— Болею, матушка, — прокряхтел Воронцов.
— Вы словно все сговорились. Шувалов Петр Иванович постоянно болен, Шаховской стонет: болею, мол, в отставку просится. Тут еще вы… Да сядьте, не стойте.
Воронцов опустился на диванчик, вздохнул:
— Трудно мне, ваше величество. Тяжело. Дала бы мне помощника хоть.
— Кого ж вам надо?.
— Да князя Александра Михайловича Голицына бы.
— Этого ж из Лондона отзывать?
— Ну а что? Нельзя туда кого другого?
— Нельзя, Михаил Илларионович, нельзя. Александр Голицын весьма искусен в дипломатии. Он там на своем месте.

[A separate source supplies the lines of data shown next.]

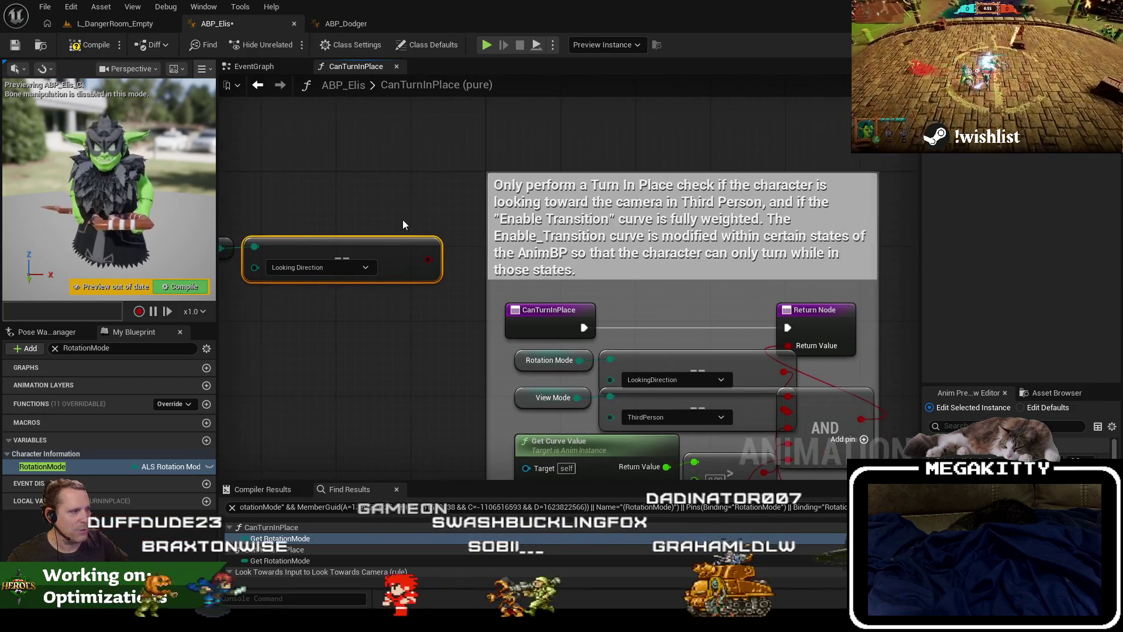
Delete the old Rotation Mode check and wire the new comparison into the AND node
{"action": "scroll", "coordinate": [378, 339], "scroll_direction": "down", "scroll_amount": 1}
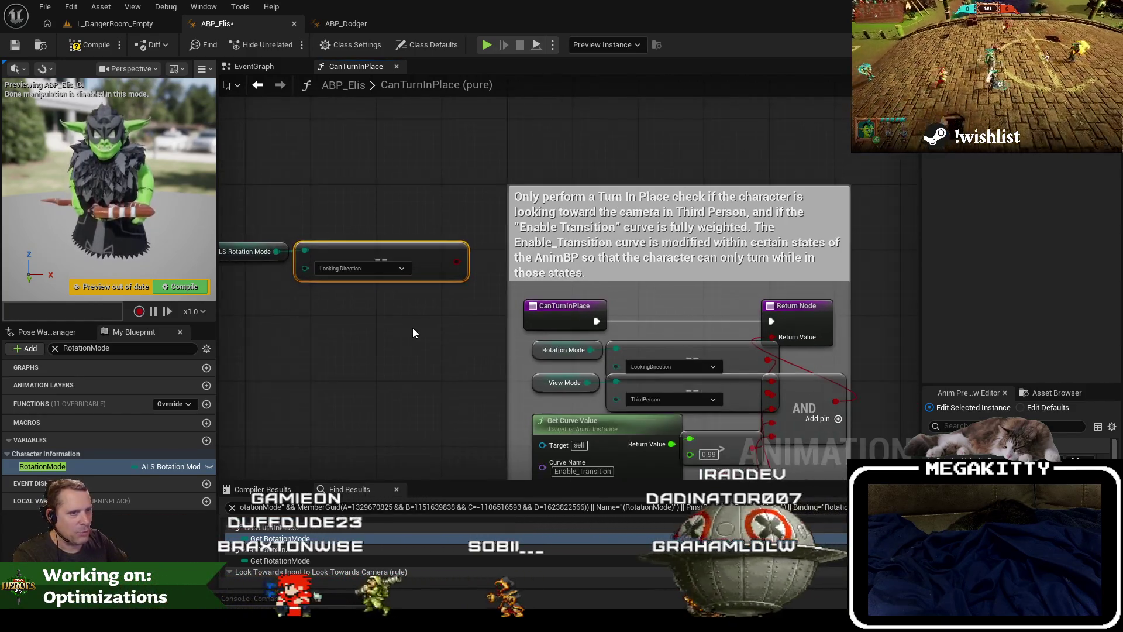
{"action": "left_click_drag", "start_coordinate": [497, 336], "coordinate": [781, 375]}
{"action": "key", "text": "Delete"}
{"action": "mouse_move", "coordinate": [457, 262]}
{"action": "left_mouse_down"}
{"action": "mouse_move", "coordinate": [723, 377]}
{"action": "mouse_move", "coordinate": [783, 389]}
{"action": "left_mouse_up"}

— Тяжело мне. Ох тяжело, ваше величество. Отпустила б меня. А?
— А кто ж меня отпустит, граф? Я-то посильней вас всех больна. Однако вот тружусь, не сдаюсь. А вы, мужики, разнылись, расхныкались, хуже баб: отпусти, отпусти. Вот, кстати, канцлер, почему вы не ходите в Сенат в присутствие?
— Так ведь дела, матушка. Не разорваться ж.
— Сегодня чтоб были, надо изыскать деньги для Растрелли.
— Постараюсь, матушка.
— И еще, Михаил Илларионович, надо подумать о главнокомандующем. Бутурлин никуда не годится, только то и делал, что бегал от короля. В прошлую кампанию Салтыков два таких сражения выиграл, а этот…
— Може, опять его же воротить? Петра Семеновича?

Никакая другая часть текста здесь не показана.